PROBLEM TO SOLVE → Take the lines below beginning at the line that has "It has been" and stopping after the line that has "[8] Duraiswami, P.", and print them exactly as they are, with no other lines.

[Transcribed page contents]

▶

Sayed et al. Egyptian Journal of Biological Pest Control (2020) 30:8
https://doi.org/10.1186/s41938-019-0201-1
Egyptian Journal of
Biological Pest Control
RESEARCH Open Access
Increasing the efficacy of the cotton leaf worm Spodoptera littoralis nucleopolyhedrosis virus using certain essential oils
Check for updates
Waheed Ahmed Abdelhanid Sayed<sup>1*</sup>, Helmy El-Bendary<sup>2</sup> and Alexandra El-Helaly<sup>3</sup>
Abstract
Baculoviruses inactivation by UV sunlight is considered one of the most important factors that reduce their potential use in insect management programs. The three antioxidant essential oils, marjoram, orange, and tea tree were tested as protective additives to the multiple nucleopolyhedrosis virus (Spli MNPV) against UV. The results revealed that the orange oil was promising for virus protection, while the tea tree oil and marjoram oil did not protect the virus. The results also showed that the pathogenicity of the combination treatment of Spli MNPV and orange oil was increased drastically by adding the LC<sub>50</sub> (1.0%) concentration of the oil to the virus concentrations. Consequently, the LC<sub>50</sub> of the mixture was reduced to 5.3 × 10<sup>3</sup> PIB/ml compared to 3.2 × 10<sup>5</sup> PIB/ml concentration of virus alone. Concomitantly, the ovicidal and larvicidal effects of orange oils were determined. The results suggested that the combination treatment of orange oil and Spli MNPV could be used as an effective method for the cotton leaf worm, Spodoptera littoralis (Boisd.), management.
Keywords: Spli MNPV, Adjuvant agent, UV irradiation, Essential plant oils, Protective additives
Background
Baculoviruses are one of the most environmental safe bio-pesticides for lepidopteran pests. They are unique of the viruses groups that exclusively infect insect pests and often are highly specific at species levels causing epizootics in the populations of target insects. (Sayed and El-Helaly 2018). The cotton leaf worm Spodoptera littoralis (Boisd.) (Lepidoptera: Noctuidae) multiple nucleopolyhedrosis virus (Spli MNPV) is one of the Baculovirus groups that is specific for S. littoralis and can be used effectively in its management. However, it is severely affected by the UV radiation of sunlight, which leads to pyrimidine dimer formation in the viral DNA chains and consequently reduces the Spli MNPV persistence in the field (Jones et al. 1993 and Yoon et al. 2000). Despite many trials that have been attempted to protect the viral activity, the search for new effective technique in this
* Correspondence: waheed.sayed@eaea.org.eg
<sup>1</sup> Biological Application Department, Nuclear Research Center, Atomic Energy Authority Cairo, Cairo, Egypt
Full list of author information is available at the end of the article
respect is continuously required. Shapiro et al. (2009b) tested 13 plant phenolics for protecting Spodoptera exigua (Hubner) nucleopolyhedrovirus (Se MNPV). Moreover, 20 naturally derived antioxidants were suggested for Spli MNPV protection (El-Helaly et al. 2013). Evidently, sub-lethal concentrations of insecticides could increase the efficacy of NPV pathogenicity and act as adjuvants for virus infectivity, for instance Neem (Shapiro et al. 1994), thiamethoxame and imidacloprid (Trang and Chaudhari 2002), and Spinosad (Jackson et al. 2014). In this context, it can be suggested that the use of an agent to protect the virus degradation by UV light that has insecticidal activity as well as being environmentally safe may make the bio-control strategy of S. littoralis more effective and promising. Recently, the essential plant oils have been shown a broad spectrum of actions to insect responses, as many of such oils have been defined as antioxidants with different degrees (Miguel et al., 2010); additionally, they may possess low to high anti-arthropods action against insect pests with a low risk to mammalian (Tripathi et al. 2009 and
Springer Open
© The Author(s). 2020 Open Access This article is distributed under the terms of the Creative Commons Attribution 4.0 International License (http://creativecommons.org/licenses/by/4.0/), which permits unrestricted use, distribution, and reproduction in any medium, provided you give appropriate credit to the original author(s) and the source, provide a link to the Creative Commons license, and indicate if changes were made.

◀
▶

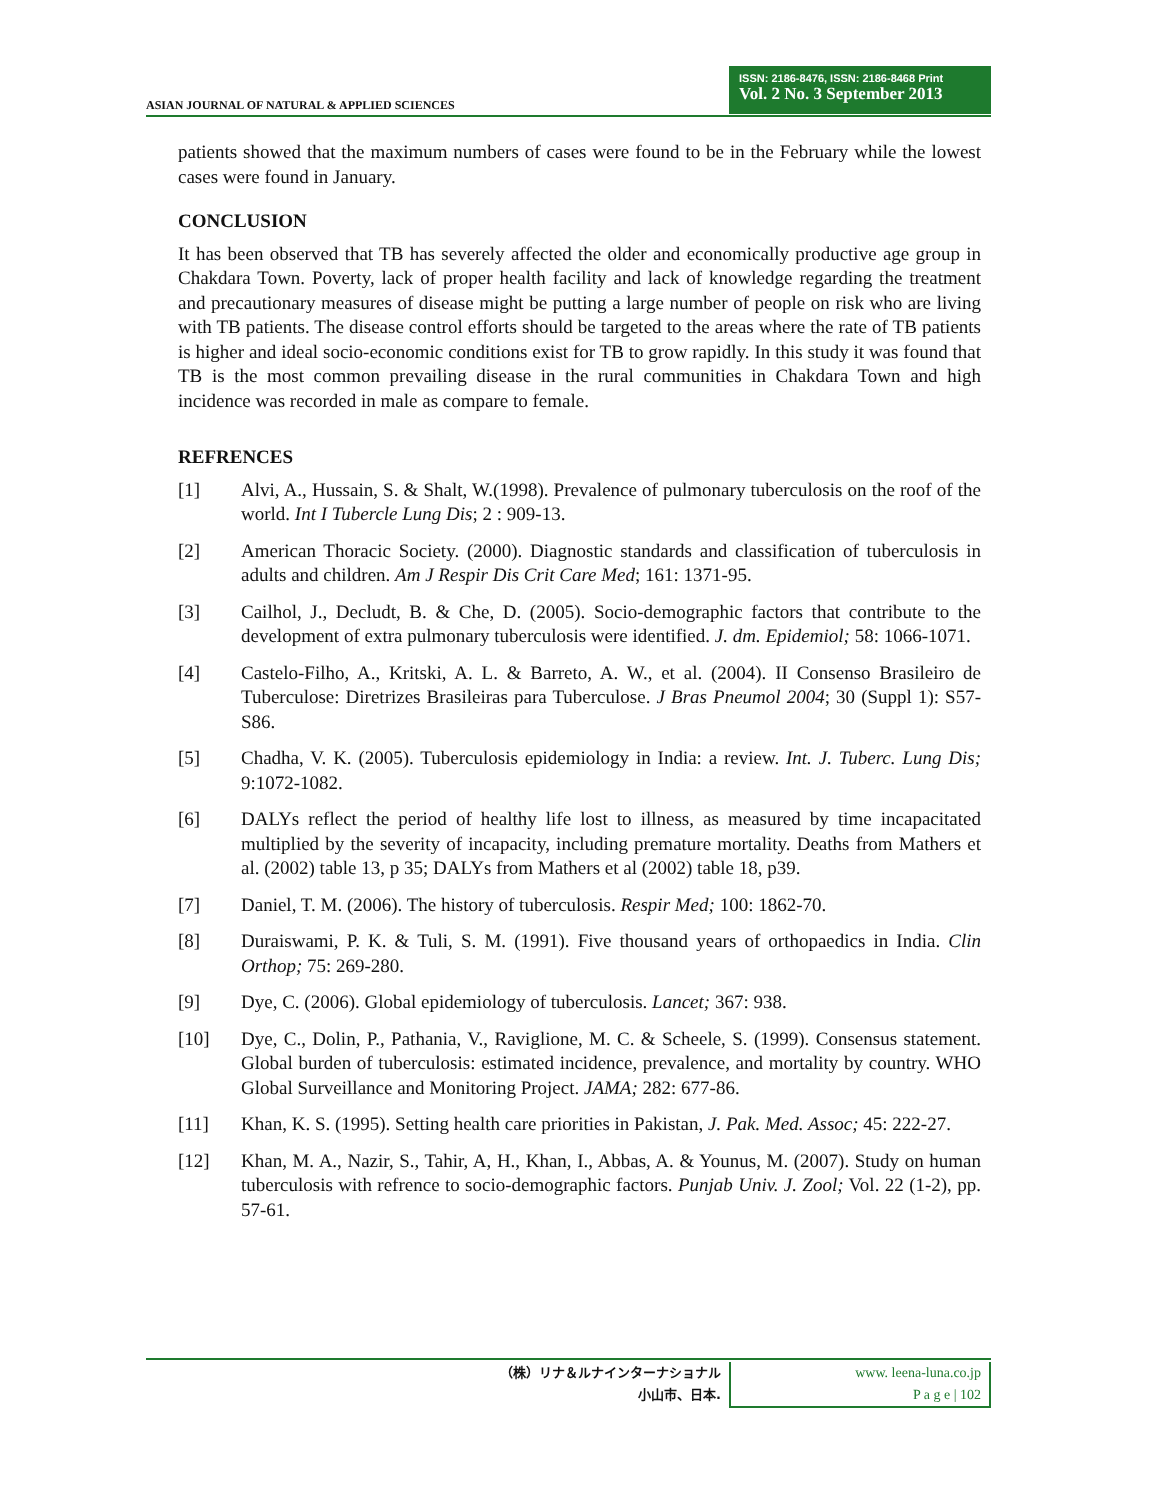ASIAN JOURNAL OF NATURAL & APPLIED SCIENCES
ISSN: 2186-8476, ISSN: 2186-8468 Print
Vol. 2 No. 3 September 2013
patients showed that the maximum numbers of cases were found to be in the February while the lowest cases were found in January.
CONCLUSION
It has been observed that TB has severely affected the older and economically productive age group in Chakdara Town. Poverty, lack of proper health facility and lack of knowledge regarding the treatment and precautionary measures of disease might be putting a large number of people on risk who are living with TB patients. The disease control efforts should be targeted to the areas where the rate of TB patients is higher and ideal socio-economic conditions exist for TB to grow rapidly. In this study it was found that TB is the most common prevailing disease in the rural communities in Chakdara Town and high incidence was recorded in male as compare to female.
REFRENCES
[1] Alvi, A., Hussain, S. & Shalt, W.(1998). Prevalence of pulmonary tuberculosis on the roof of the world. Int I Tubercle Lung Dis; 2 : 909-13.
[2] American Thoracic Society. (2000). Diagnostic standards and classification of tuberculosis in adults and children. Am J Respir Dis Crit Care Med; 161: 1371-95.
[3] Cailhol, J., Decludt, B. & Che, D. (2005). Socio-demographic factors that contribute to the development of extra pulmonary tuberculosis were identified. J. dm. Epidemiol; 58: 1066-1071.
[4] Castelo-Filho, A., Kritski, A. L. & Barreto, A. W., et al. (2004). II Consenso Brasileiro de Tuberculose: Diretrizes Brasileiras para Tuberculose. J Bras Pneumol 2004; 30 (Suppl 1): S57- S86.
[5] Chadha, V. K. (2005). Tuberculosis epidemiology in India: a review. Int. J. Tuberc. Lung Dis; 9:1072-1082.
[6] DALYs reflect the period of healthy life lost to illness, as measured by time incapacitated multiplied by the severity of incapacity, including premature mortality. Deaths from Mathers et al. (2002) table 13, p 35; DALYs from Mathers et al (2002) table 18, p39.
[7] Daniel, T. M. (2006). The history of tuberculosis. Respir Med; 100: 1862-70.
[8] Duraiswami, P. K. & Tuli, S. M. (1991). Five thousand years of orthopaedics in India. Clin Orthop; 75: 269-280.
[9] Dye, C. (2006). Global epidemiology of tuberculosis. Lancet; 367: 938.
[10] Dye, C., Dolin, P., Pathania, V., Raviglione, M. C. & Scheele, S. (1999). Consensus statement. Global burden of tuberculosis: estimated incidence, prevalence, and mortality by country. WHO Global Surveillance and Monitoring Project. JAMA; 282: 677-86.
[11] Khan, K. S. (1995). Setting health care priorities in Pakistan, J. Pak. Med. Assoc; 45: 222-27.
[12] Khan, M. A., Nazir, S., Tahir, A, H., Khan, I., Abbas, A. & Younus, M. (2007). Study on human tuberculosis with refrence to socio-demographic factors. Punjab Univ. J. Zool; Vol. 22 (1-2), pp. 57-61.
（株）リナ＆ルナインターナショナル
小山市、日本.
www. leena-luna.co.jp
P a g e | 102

◀
▶

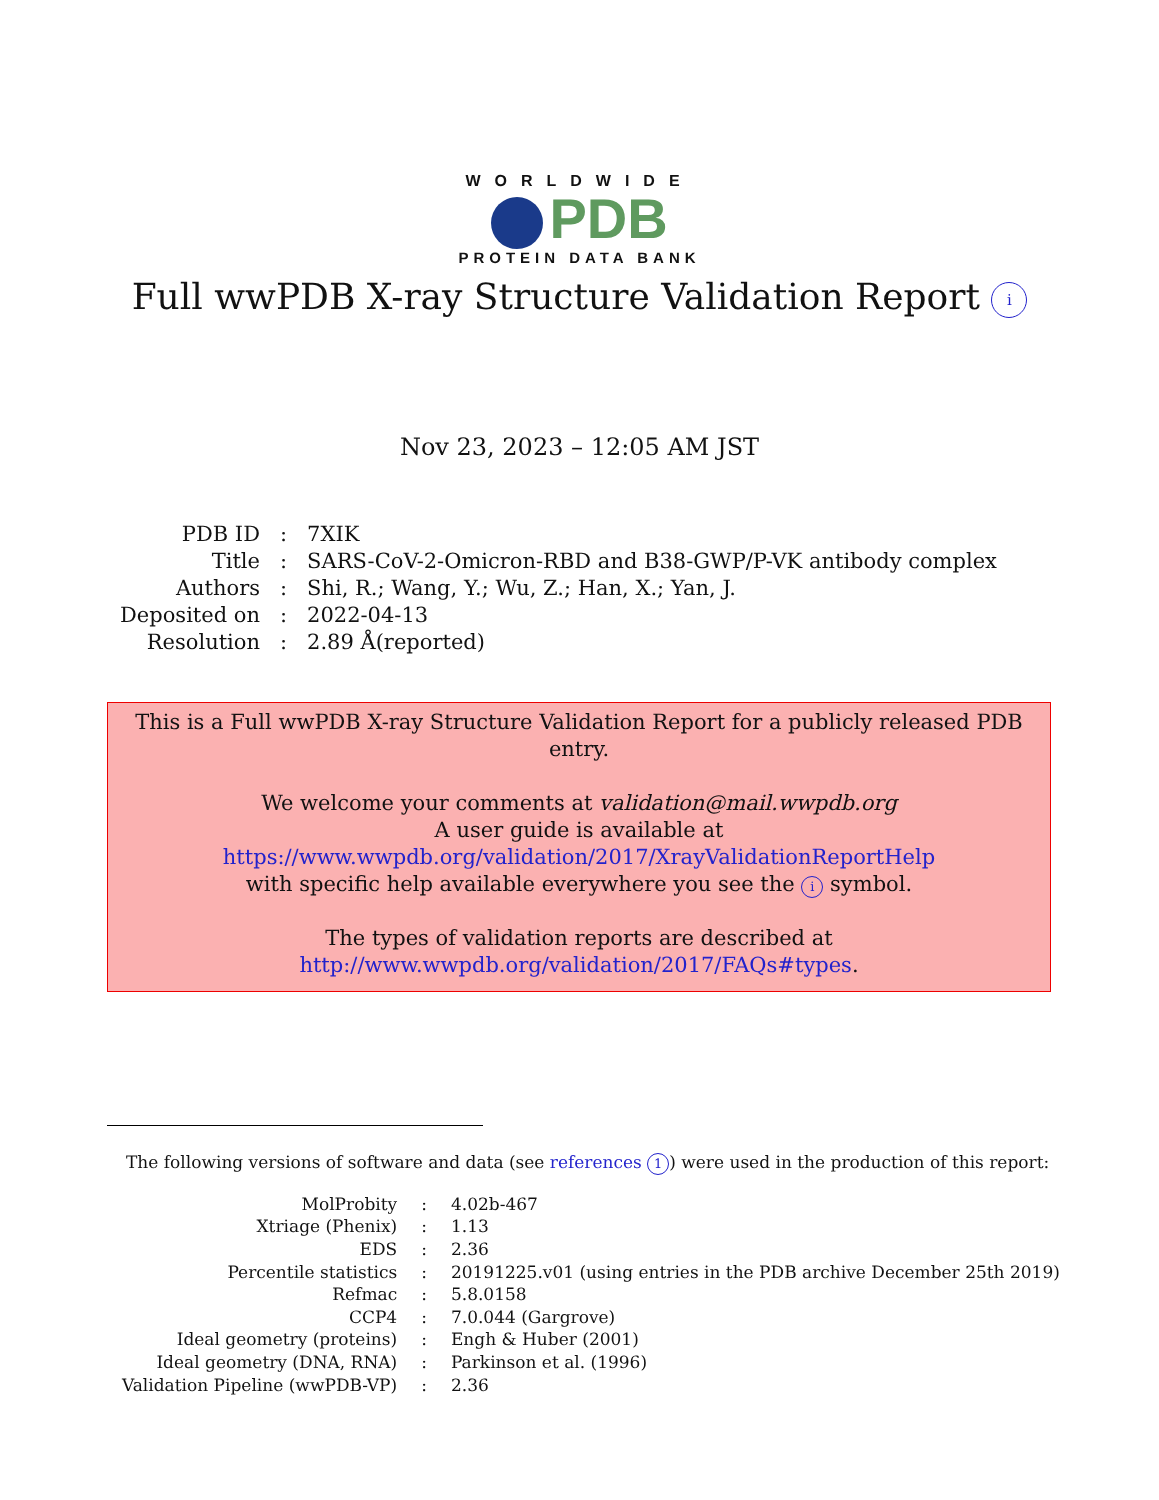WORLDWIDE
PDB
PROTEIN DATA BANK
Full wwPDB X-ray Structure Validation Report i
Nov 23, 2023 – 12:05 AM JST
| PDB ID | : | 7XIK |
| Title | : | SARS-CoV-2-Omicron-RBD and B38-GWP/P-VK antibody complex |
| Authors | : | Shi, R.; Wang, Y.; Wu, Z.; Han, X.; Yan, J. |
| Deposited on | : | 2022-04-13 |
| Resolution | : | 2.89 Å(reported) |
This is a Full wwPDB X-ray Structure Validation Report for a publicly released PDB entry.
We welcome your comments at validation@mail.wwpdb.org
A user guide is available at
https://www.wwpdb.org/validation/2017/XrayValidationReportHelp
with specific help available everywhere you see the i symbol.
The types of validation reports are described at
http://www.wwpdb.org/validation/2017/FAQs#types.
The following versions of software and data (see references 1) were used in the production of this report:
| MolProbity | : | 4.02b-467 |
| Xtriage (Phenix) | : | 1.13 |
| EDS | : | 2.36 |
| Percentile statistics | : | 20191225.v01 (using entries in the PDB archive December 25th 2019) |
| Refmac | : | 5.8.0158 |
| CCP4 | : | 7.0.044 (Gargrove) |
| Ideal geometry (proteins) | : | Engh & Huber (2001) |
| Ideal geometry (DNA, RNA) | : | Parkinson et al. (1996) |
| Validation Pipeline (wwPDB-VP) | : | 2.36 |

◀

EXERCISE RESULT →
It has been observed that TB has severely affected the older and economically productive age group in Chakdara Town. Poverty, lack of proper health facility and lack of knowledge regarding the treatment and precautionary measures of disease might be putting a large number of people on risk who are living with TB patients. The disease control efforts should be targeted to the areas where the rate of TB patients is higher and ideal socio-economic conditions exist for TB to grow rapidly. In this study it was found that TB is the most common prevailing disease in the rural communities in Chakdara Town and high incidence was recorded in male as compare to female.
REFRENCES
[1] Alvi, A., Hussain, S. & Shalt, W.(1998). Prevalence of pulmonary tuberculosis on the roof of the world. Int I Tubercle Lung Dis; 2 : 909-13.
[2] American Thoracic Society. (2000). Diagnostic standards and classification of tuberculosis in adults and children. Am J Respir Dis Crit Care Med; 161: 1371-95.
[3] Cailhol, J., Decludt, B. & Che, D. (2005). Socio-demographic factors that contribute to the development of extra pulmonary tuberculosis were identified. J. dm. Epidemiol; 58: 1066-1071.
[4] Castelo-Filho, A., Kritski, A. L. & Barreto, A. W., et al. (2004). II Consenso Brasileiro de Tuberculose: Diretrizes Brasileiras para Tuberculose. J Bras Pneumol 2004; 30 (Suppl 1): S57- S86.
[5] Chadha, V. K. (2005). Tuberculosis epidemiology in India: a review. Int. J. Tuberc. Lung Dis; 9:1072-1082.
[6] DALYs reflect the period of healthy life lost to illness, as measured by time incapacitated multiplied by the severity of incapacity, including premature mortality. Deaths from Mathers et al. (2002) table 13, p 35; DALYs from Mathers et al (2002) table 18, p39.
[7] Daniel, T. M. (2006). The history of tuberculosis. Respir Med; 100: 1862-70.
[8] Duraiswami, P. K. & Tuli, S. M. (1991). Five thousand years of orthopaedics in India. Clin Orthop; 75: 269-280.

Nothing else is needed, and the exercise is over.